4b. Na câmara escura. Ele
Quinta-feira, 11 de junho, 2009Aposentou-se coxas num piscar de olhos, notei que os dedos pegajosos. Parecia desconfortável, com a mão, temendo sangrenta vê-lo como um filme de terror. E não, seus dedos brilhavam sob a luz fraca da câmara escura, alguns até chegaram a se juntar a eles trickle, mas era transparente. Ele foi para o seu nariz, cheirou-lo, aroma profundo do sexo feminino
Não se descontente
Ela retornou ao seu corpo, olhando trilha batida, que ela correu em seu corpo pela manhã, quando ela não queria ter relações sexuais com seu namorado, ou simplesmente que ele queria. É estranho que ele era tão diferente da deles, mais cheia de pele, mais espessa, mas principalmente surpresos que um grupo era mais do que isso, uma lagoa, um lago. 
Ela não conseguia se lembrar de nunca ter sido tão molhada. Mas talvez tenha sido uma surpresa.
Ele olhou entre os lábios, para encontrar, acima da área mais sensível. Seu companheiro disse, suave, lenta. Não era como ela o fez, um frenesi elétrico que levou ao orgasmo em poucos minutos. Ele sentiu alguém tocá-la, e seu companheiro puxou, ele disse, indo para onde estamos mais tranquilo.
Eles foram para o canto onde seu namorado, deitado em uma espécie de tapete com uma garota sentada em cima dele na posição que ela gostava tanto dele e não, dizendo que doía, ele forçou o pau dele em um ângulo estranho. Parecia que a menina que andava tinha que ter uma anatomia diferente, porque não parecia ser desconfortável. 
Seu parceiro estava perto de seu namorado, deixando o pé no chão, espalhando suas pernas. Ele retornou ao mesmo ponto entre as suas pernas, agora mais acessível, estar preocupado com desfrutar de dar prazer a uma mulher, também animado com a situação, seu namorado outras porra na porta ao lado ...
Ele se ajoelhou e colocou o rosto entre as coxas do desconhecido. Ele observou todos os cheiros do corpo, sentiu em seu fluxo, mas não resolveu. Ele pensou que sua boca não reconheceria qualquer coisa, seria uma experiência nova também, e deu reparação muita umidade, deve envolver muito.
Ele queria tocar o desconhecido como ele acariciou-o suavemente com os dedos primeiro, e depois apertando a tampa quase sagrado, enquanto as pernas fechadas involuntariamente, e um fogo saiu de sua barriga inundando o todo.
Mas o estranho não queria que, delicadamente peguei a mão dela e trouxe-o para colocar na entrada de seu corpo.
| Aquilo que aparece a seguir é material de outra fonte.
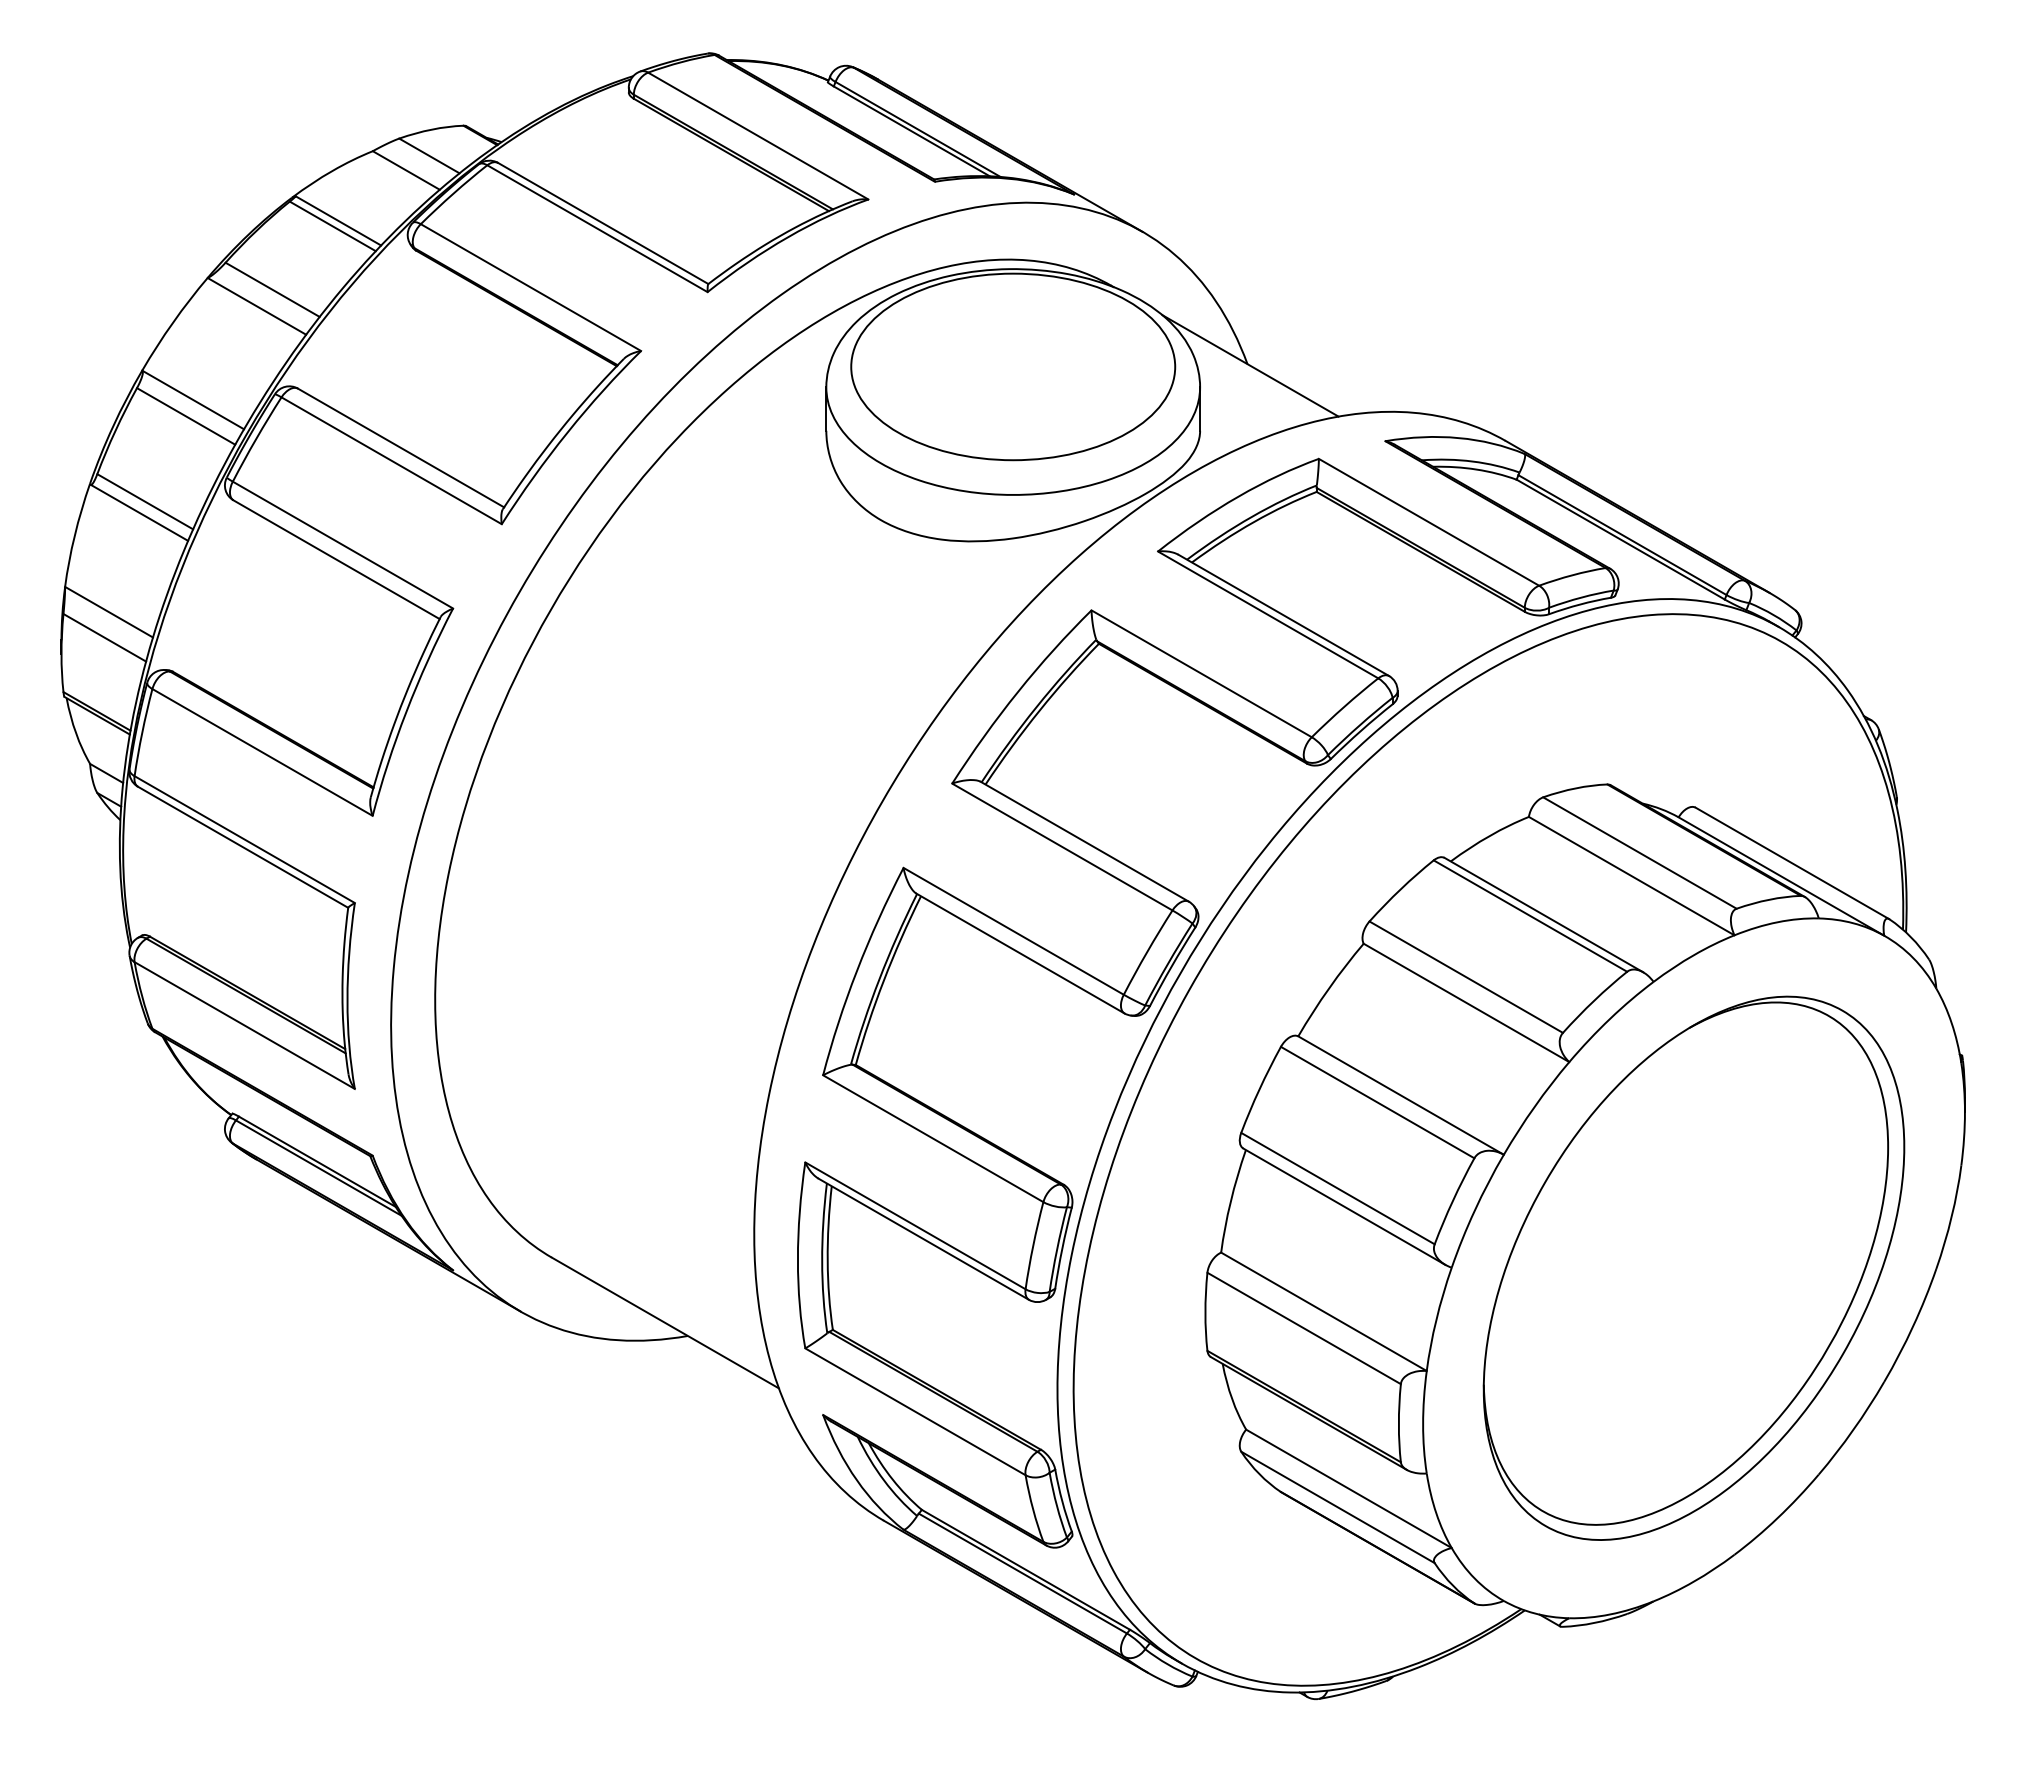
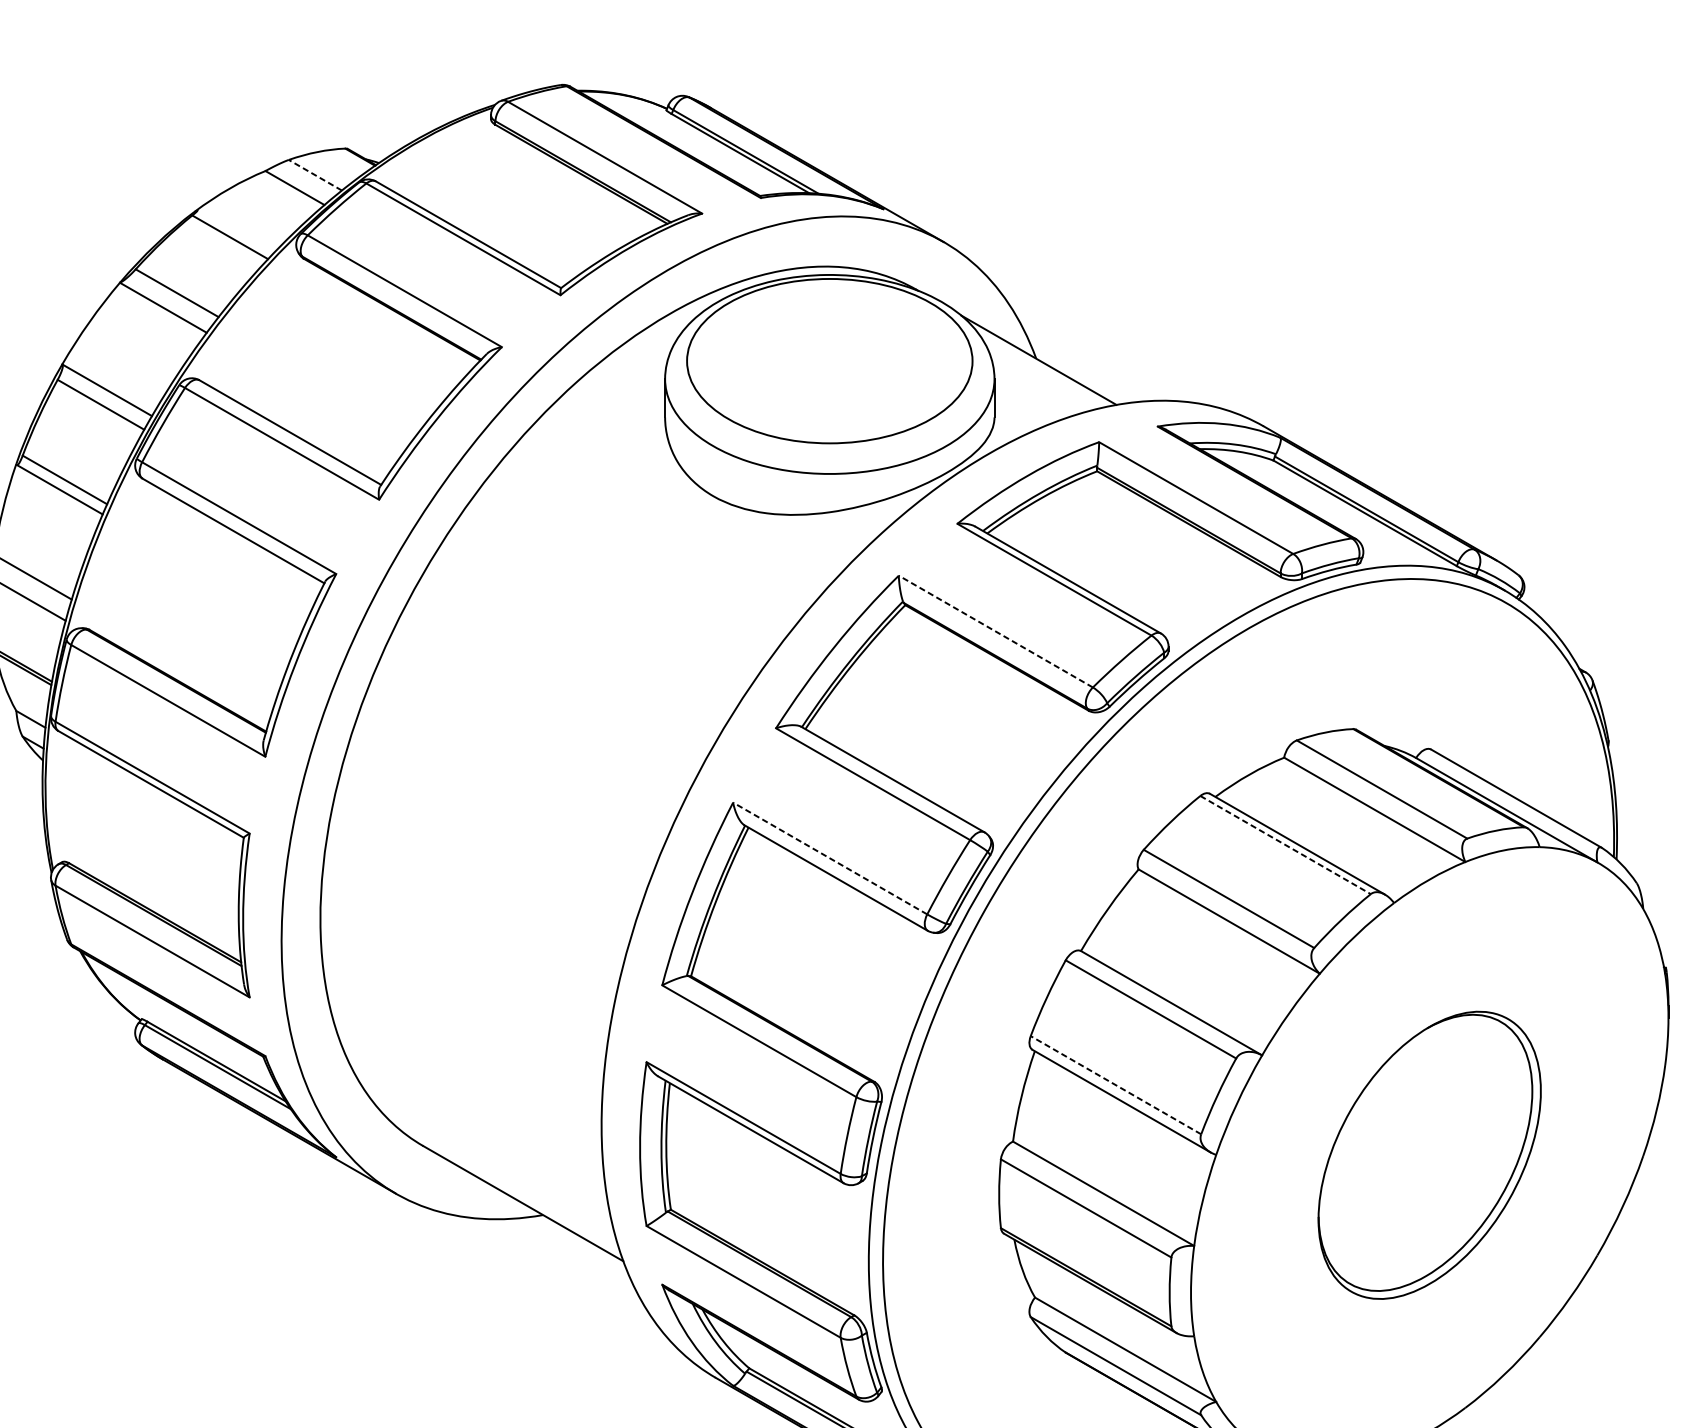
line: (429, 155) -> (315, 174), solid -> dashed
line: (338, 220) -> (235, 232), removed
line: (1201, 673) -> (995, 631), solid -> dashed
line: (1530, 916) -> (1285, 845), solid -> dashed
line: (1013, 931) -> (830, 858), solid -> dashed
line: (1337, 1188) -> (1115, 1085), solid -> dashed
part: (1693, 1267) -> (1429, 1154), size x0.6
Um pouco perdido, ele estava lá, não sabendo o que fazer, até que o estranho levantou os quadris um pouco, que um dedo foi introduzido em seu corpo.
Que ela não tinha feito antes. Se isso é claro, tinha colocado tampões, e ele fez amor com os homens, que sabia perfeitamente o sentimento que eu estava sentindo naquele momento o estranho, mas este foi o outro lado do espelho, ela que entrou no corpo . Ele ficou surpreso que segurava o dedo anelar, eo espaço interior. Não imagine que em tudo, sempre pensei que era como uma bainha. E não, isso não era nada, o dedo pode se movimentar livremente, para ser mesmo sem tocar em qualquer parede.
O espaço era tão grande que colocar outro dedo e seu quadril começou a ondular, acompanhando seus movimentos. Instintivamente moveu frente e para trás como um pênis, eo estranho disse que não, assim não, toque-me.
- Up?
- Se, antes, olha, eu te mostrar. E tomou sua mão e levou-o a uma área do dedo que, aparentemente, não tinha nada especial.
- Aqui, alto com dois dedos, ele disse como ele ensinava, estavam simplesmente a pressão rítmica, sem quase se mover. Ah, e colocar o outro lado, aqui-la ao seu púbis. Apóia esta mão forte, como se a tocar os dedos pelo meu corpo. 
Eu não entendia nada, mas ele fez. Ele começou a acariciar nesta área com dois dedos, aparentemente inócuo, e com a outra mão para a pressão sobre o corpo dela, que começou a se mover, a ondular, a suspirar. Ele fechou e abriu as pernas. Quando fechada quase doía, o corpo inteiro estava tenso. Ele gritou, ainda, não pare (não acho que ele sabia que o prazer estava perto), e em que, abriu as pernas, gritou, terminando em um orgasmo, seu corpo encharcado por baixo do colchão.
Suas pernas presas as mãos: Segure ainda, deixe-me dois minutos, agora você vai vir até você.